Task description ::
Render this sentence from the article on social engineering attacks in Spanish: "The method is not new: similar attacks previously took down MGM and Caesars Palace in Las Vegas."

Reading text ::
--------------------------------

A report from Optery's 2026 Enterprise Social Engineering Survey shows that 96% of cybersecurity leaders say social engineering attacks have increased in the past year, and 77% believe their employees' personal data is exposed on data broker sites. the findings, based on 420 security leaders surveyed this year, reveal that legal data brokers—not the dark web—are now the primary source of intelligence for hackers launching ransomware and impersonation attacks.

96% of security leaders report rising social engineering attacks—and 77% say employee data is exposed

According to the Optery survey,nearly all respondents—96%—reported an increase in social engineering attacks over the past year, and more than half said the trend is straining their defences. Around three-quarters of the leaders surveyed said their organisations had been compromised as a result of such attacks.. The report's most stark statistic: only 3.6% of respondents are confident their employees' personal data—including home addresses, phone numbers, and family member names—is not readily available online.

Why Jaguar Land Rover, MGM, and US airlines were compromised by impersonation

The report highlights several high-profile breaches that used data broker intelligence. Last year's attack on Jaguar Land Rover saw billions wiped off the British car maker's annual turnover, while retailer Marks and Spencer fell victim after hackers impersonated an employee. A similar attack on US airlines in 2025 prompted an FBI national security alert, warning that hackers were using employee identities to trick IT support desks. According to the survey, IT staff are the primary targets—80% of attacks focus on them, compared to 42% for executives and 33% for help desk staff. The method is not new: similar attacks previously took down MGM and Caesars Palace in Las Vegas.

Data brokers now outrank the dark web as the top intelligence source for hackers

Optery's survey found that 98% of security leaders rate data broker and people-searching sites—such as Whitepages and 192.com—as the biggest source of employee information for hackers, compared with around 90% for social media and the dark web. Lawrence Gentilello, CEO and founder of Optery, noted: 'Leaked ransomware group communications, incident investigations, and government advisories all point to the same pattern: attackers are using commercially available data aggregation services to identify employees, map organisations, and gather the personal and professional information needed to carry out targeted attacks.' He cited examples including the Black Basta group, the Scattered Spider campaign, and the 0ktapus campaign, which targeted more than 130 organisations and stole nearly 10,000 credentials.

What Optery's survey leaves unanswered: the missing prescription for defence

While the report clearly diagnoses the problem—data broker exposure—it offers little guidance on how companies can reduce their risk. The survey captures leaders' awareness but does not evaluate the effectiveness of potential countermeasures such as opting out of data broker sites, employee training, or IT policy changes. It also does not name the specific data broker sites most frequently used by attackers, nor does it track how quickly employee data can be removed once exposed.. These gaps mean that organisations are left with a clear warning but no clear playbook for response.

--------------------------------

Supplied entries ::

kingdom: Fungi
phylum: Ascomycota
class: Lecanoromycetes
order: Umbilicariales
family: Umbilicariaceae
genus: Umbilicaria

--------------------------------

Expected output ::
El método no es nuevo: ataques similares paralizaron anteriormente a MGM y a Caesars Palace en Las Vegas.